WHAT NEEDS TO BE DONE: Put the lines of the material below into a JSON list of strings, one string per line and no blank lines, starting at the line that contains "tive Students" and ending after the line that contains "You might also like". Leave the pictures out of the answer.

(Items from a data source)
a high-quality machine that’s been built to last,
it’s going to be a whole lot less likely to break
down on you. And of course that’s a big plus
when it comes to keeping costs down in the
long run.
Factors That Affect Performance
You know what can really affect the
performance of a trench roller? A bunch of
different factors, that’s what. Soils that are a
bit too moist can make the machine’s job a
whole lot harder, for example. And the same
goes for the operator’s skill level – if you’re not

* * *

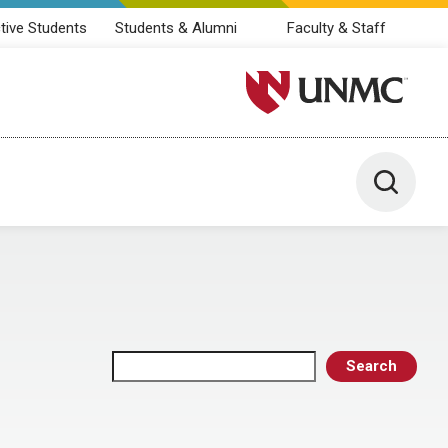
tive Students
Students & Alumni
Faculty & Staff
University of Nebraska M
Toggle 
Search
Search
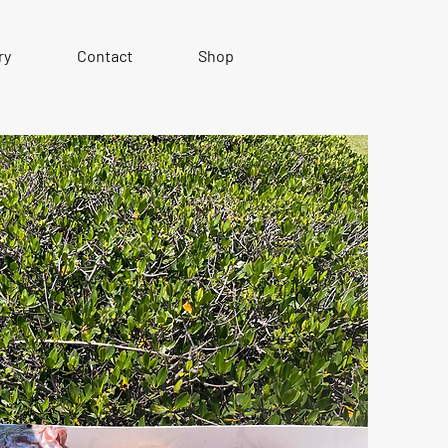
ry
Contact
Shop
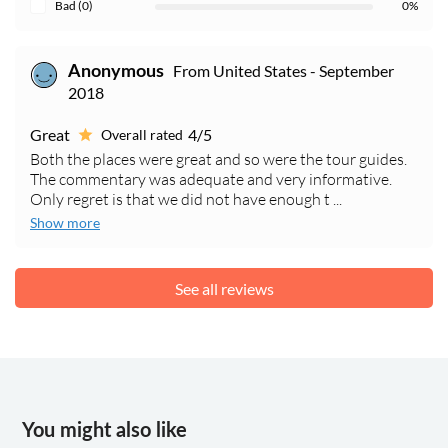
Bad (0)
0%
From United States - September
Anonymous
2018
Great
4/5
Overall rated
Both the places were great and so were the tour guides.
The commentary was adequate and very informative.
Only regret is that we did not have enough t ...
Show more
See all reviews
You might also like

REPLY:
[
  "tive Students",
  "Students & Alumni",
  "Faculty & Staff",
  "University of Nebraska M",
  "Toggle ",
  "Search",
  "Search",
  "ry",
  "Contact",
  "Shop",
  "Bad (0)",
  "0%",
  "From United States - September",
  "Anonymous",
  "2018",
  "Great",
  "4/5",
  "Overall rated",
  "Both the places were great and so were the tour guides.",
  "The commentary was adequate and very informative.",
  "Only regret is that we did not have enough t ...",
  "Show more",
  "See all reviews",
  "You might also like"
]